### Article:
┄┄┄┄┄┄
Aujourd’hui sort leur premier album éponyme – l’occasion parfaite de faire le point.
©Valentin Boudet
Isaac Delusion sort aujourd’hui son premier album (par ici les commandes), deux ans après leurs premiers succès avec Cracki Records. On les a connus sur Nova avec « Midnight Sun », on les a reçus aux Nuits Zébrées, on a les suivis d’EP en EP. A l’occasion de la sortie de cet opus, retour avec Loïc, Jules, Bastien et Nico sur leur parcours.
Vos deux premiers EP sont sortis en 2012, qu’est-ce qui s’est passé depuis pour le groupe ?
L : Pas mal de concerts, pas mal de tournées – on a un peu voyagé grâce aux deux premiers EP et ça nous a permis de développer un background plus international, une autre façon de voir la musique. On a surtout vraiment évolué musicalement, on a rajouté deux membres aux groupes : Bastien, qui fait pleins d’instruments et Nico, qui est bassiste. On a bien muri entre temps.
J : On avait hésité à sortir un album à la place du deuxième EP parce qu’il y avait une mini attente, les gens en voulaient un peu plus. Mais très vite on a laissé tomber, parce qu’on avait besoin et envie de quelque chose de plus abouti, plus développé, plus produit.
Comment votre composition a-t-elle évoluée ?
┄┄┄┄┄┄
### Données fournies:
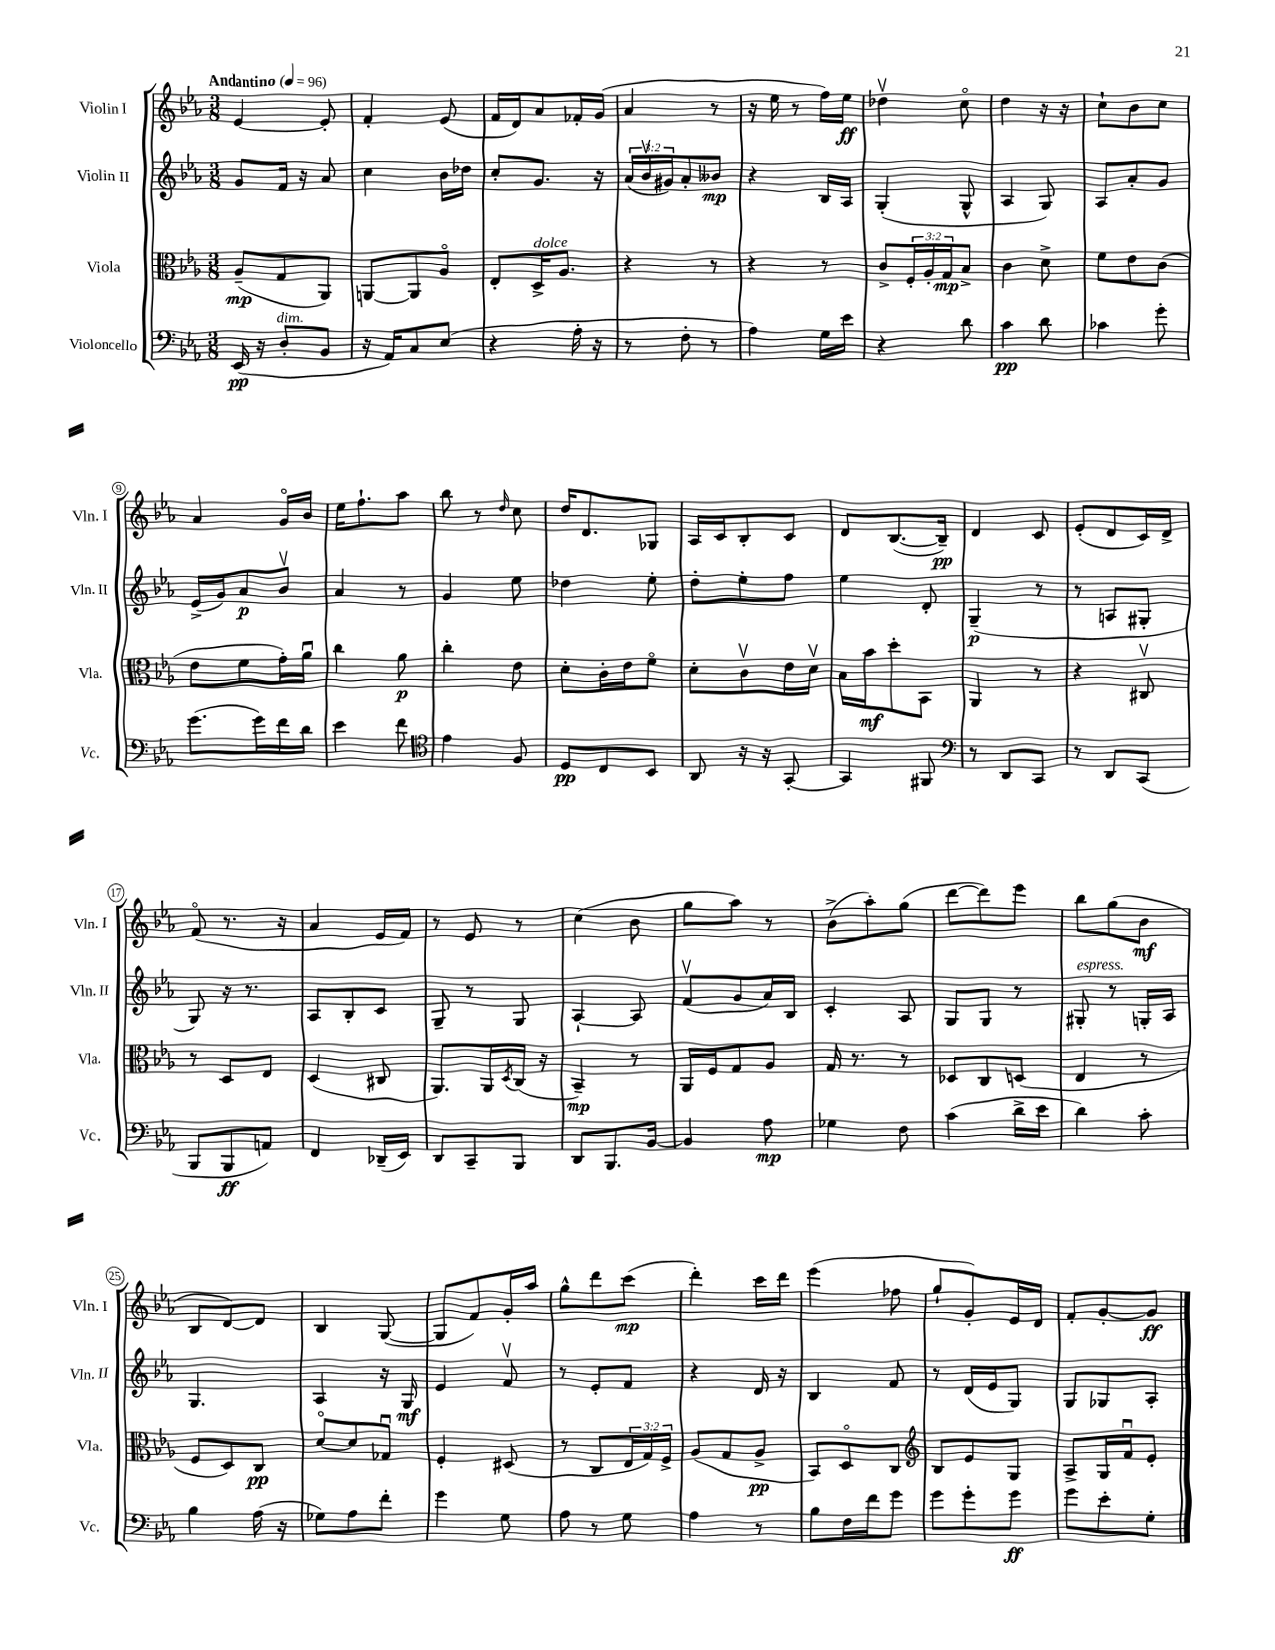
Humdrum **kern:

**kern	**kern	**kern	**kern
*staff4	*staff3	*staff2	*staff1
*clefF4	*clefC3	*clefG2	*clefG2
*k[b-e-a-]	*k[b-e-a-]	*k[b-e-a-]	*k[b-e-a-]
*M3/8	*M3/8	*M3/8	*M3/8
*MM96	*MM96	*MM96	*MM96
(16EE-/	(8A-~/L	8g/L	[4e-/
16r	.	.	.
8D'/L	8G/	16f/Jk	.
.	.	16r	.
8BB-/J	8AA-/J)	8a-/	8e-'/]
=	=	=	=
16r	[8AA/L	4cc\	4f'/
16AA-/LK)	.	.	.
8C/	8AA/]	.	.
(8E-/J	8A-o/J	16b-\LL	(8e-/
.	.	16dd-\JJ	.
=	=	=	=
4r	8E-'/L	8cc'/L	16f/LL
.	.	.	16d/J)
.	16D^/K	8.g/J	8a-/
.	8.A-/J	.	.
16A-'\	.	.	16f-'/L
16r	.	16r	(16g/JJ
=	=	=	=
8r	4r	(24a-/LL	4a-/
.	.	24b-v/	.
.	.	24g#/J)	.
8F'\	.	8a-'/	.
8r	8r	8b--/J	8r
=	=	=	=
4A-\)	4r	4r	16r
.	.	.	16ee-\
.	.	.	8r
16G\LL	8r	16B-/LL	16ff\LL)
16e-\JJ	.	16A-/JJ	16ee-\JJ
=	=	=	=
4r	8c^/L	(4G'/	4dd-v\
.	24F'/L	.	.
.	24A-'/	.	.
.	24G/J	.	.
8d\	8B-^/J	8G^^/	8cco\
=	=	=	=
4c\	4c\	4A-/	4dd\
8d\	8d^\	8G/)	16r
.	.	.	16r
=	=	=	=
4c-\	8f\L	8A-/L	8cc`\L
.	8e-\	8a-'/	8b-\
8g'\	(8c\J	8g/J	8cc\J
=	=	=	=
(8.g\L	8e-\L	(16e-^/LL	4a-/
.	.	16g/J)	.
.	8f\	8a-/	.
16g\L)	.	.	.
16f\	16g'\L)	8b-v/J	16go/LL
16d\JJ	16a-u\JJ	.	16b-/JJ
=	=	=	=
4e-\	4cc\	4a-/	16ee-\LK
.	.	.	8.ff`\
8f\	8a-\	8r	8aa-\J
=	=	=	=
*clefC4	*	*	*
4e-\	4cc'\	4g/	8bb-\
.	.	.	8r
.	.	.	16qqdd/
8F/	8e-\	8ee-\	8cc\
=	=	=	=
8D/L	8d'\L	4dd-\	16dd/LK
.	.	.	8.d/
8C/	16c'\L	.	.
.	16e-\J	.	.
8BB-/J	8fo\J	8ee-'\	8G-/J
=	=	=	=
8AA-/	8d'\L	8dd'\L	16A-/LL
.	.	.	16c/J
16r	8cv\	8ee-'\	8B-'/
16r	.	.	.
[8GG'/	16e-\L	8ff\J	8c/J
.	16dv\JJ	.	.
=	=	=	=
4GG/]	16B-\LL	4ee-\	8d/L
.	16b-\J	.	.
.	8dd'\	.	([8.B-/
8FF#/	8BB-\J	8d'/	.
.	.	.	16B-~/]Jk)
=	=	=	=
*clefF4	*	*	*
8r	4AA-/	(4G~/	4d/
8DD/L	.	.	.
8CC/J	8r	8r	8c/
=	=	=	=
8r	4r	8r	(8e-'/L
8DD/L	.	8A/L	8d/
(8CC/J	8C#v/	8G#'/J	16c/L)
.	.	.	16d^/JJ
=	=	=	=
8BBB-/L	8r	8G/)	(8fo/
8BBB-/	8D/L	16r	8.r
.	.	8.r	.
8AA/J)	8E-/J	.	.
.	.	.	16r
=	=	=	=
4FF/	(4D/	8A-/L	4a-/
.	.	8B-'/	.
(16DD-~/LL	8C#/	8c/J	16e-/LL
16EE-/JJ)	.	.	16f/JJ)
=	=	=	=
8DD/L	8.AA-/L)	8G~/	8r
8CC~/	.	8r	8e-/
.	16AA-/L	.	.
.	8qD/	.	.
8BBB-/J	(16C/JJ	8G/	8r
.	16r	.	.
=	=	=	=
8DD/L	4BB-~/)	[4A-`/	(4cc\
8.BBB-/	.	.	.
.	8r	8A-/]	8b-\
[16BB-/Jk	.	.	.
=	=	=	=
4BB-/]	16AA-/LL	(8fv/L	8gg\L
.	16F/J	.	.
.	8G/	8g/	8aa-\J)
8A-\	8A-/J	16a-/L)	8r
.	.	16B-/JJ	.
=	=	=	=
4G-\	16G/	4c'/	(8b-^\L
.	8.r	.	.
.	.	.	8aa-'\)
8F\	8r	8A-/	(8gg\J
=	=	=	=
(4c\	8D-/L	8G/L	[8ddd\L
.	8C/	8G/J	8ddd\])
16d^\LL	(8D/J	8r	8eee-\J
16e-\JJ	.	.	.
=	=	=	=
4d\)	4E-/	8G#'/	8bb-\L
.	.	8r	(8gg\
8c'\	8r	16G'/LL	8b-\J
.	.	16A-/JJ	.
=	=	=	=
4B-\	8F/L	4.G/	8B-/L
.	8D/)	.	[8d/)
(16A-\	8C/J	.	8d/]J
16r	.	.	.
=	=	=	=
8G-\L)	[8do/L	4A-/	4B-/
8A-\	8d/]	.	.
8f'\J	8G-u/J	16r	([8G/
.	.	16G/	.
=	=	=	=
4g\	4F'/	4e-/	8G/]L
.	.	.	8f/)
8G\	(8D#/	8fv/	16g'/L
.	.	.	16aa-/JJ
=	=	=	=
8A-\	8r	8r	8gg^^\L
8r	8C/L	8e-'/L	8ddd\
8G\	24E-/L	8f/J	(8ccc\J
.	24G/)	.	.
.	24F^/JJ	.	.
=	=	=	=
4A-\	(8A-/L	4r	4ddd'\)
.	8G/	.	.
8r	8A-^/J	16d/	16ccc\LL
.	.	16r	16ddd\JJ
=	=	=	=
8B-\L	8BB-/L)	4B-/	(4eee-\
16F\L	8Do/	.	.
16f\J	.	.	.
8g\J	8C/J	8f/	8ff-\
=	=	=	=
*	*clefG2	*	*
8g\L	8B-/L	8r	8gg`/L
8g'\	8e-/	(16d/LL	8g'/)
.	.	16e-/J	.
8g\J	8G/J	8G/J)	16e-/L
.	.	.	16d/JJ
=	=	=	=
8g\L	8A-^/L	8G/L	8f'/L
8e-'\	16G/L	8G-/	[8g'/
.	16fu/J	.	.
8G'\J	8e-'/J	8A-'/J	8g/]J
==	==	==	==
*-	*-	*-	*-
┄┄┄┄┄┄
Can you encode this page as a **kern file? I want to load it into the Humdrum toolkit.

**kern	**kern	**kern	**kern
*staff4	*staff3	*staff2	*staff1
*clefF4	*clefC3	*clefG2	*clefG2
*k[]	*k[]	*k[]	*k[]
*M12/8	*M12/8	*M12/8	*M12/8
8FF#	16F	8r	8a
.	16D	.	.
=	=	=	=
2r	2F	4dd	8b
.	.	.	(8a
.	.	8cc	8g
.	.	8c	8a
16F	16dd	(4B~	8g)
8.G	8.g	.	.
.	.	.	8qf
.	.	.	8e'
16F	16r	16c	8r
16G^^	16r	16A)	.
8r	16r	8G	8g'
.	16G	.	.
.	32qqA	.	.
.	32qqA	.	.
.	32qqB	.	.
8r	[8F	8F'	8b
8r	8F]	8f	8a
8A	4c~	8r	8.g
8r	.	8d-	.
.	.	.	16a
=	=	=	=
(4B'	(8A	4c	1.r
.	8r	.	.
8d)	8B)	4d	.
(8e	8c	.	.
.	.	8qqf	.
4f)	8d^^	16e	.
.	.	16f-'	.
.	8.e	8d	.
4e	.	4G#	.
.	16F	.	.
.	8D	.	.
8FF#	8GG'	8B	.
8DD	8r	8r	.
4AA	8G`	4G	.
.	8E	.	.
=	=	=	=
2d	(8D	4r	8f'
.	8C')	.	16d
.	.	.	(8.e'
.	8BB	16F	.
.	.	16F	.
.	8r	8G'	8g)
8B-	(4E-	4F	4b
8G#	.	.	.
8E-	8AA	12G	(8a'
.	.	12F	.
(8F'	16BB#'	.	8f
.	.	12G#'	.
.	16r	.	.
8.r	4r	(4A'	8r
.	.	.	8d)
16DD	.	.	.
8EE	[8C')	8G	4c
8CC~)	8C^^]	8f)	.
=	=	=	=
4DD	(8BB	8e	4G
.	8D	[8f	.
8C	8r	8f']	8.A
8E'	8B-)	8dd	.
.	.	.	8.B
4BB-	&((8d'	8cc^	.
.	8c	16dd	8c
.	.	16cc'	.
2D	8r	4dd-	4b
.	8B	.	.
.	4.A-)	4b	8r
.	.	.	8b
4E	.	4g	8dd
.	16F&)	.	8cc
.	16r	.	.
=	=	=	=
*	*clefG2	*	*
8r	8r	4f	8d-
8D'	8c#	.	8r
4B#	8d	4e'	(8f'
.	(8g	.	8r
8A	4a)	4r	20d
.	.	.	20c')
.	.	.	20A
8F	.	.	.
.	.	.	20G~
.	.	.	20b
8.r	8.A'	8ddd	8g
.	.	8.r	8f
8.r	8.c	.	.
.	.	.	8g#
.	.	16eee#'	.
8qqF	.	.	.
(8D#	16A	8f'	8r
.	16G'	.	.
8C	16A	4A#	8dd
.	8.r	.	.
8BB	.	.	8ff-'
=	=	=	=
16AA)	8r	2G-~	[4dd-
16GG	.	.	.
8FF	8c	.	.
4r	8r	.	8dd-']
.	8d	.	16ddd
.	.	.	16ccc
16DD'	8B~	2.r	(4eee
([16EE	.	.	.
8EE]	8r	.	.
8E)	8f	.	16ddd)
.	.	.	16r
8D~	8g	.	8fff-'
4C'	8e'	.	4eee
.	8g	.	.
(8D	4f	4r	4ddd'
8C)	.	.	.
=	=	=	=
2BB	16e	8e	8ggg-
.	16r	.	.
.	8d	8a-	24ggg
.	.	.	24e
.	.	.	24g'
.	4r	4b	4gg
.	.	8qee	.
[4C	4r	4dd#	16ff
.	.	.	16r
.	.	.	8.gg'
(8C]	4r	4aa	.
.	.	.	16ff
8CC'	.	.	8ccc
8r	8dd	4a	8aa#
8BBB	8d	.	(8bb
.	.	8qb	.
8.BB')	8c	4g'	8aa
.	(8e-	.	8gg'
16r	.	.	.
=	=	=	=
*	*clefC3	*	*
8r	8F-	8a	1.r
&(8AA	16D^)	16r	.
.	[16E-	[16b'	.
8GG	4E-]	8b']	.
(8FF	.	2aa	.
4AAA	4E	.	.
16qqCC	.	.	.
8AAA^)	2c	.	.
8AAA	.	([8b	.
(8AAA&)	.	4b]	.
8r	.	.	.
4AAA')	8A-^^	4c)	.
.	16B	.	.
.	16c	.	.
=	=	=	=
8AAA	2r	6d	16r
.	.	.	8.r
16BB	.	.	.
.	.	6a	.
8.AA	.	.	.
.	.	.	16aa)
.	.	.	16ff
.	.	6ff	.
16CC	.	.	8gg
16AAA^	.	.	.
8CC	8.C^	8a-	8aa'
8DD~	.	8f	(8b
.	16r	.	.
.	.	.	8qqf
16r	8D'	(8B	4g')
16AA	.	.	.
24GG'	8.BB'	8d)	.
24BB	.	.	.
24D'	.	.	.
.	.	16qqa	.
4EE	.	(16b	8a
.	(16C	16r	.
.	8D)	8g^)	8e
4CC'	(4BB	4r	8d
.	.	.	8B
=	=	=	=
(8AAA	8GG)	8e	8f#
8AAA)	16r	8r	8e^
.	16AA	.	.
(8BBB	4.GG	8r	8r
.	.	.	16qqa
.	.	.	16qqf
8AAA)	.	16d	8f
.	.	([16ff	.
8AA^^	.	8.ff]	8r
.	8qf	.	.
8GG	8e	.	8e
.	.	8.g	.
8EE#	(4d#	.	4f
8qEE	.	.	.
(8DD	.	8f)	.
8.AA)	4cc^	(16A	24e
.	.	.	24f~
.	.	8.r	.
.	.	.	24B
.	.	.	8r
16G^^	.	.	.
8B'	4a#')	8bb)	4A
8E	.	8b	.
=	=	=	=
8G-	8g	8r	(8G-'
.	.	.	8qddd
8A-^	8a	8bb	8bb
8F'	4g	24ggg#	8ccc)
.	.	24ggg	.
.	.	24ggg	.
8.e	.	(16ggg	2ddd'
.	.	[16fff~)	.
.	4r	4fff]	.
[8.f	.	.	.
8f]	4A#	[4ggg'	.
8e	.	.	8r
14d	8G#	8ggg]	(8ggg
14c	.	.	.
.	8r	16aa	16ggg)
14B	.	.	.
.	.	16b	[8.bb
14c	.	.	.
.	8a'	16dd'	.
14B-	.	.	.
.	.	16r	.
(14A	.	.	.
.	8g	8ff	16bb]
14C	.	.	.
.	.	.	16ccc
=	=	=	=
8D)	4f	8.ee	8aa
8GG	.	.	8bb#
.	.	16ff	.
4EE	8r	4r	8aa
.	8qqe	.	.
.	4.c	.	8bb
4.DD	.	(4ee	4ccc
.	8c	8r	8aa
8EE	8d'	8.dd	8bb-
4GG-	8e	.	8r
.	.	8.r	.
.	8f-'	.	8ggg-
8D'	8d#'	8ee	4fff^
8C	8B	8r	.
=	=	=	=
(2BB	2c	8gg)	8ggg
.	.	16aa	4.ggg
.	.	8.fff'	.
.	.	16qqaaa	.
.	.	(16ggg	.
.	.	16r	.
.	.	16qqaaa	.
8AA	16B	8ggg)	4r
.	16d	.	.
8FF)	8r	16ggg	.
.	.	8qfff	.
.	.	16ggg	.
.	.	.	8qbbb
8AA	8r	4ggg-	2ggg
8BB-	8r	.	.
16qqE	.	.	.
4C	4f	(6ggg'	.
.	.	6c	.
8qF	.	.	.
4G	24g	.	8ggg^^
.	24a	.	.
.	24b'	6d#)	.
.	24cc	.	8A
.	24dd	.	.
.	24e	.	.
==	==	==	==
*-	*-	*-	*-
┄┄┄┄┄┄
### Énoncé A:
Répondez aux questions suivantes d'après l'article sur Isaac Delusion.
(i) Avec quel label le groupe a-t-il connu ses premiers succès ?
(ii) Sur quelle antenne le groupe a-t-il été découvert, et avec quel titre ?
(iii) En quelle année les deux premiers EP sont-ils sortis ?
### Énoncé B:
Dans l'article sur Isaac Delusion, reformulez sous forme de liste la réponse qui commence par « Pas mal de concerts, pas mal de tournées », en gardant ses informations principales.
### Énoncé C:
Relevez tous les prénoms des membres du groupe cités dans l'article sur Isaac Delusion.

### Réponse attendue A:
(i) Cracki Records.
(ii) Sur Nova, avec « Midnight Sun ».
(iii) En 2012.

### Réponse attendue B:
- Beaucoup de concerts et de tournées depuis les deux premiers EP.
- Des voyages qui ont donné au groupe un bagage plus international et une autre façon de voir la musique.
- Une nette évolution musicale.
- L'arrivée de deux nouveaux membres : Bastien, multi-instrumentiste, et Nico, bassiste.
- Une vraie maturité acquise entre-temps.

### Réponse attendue C:
Loïc, Jules, Bastien, Nico.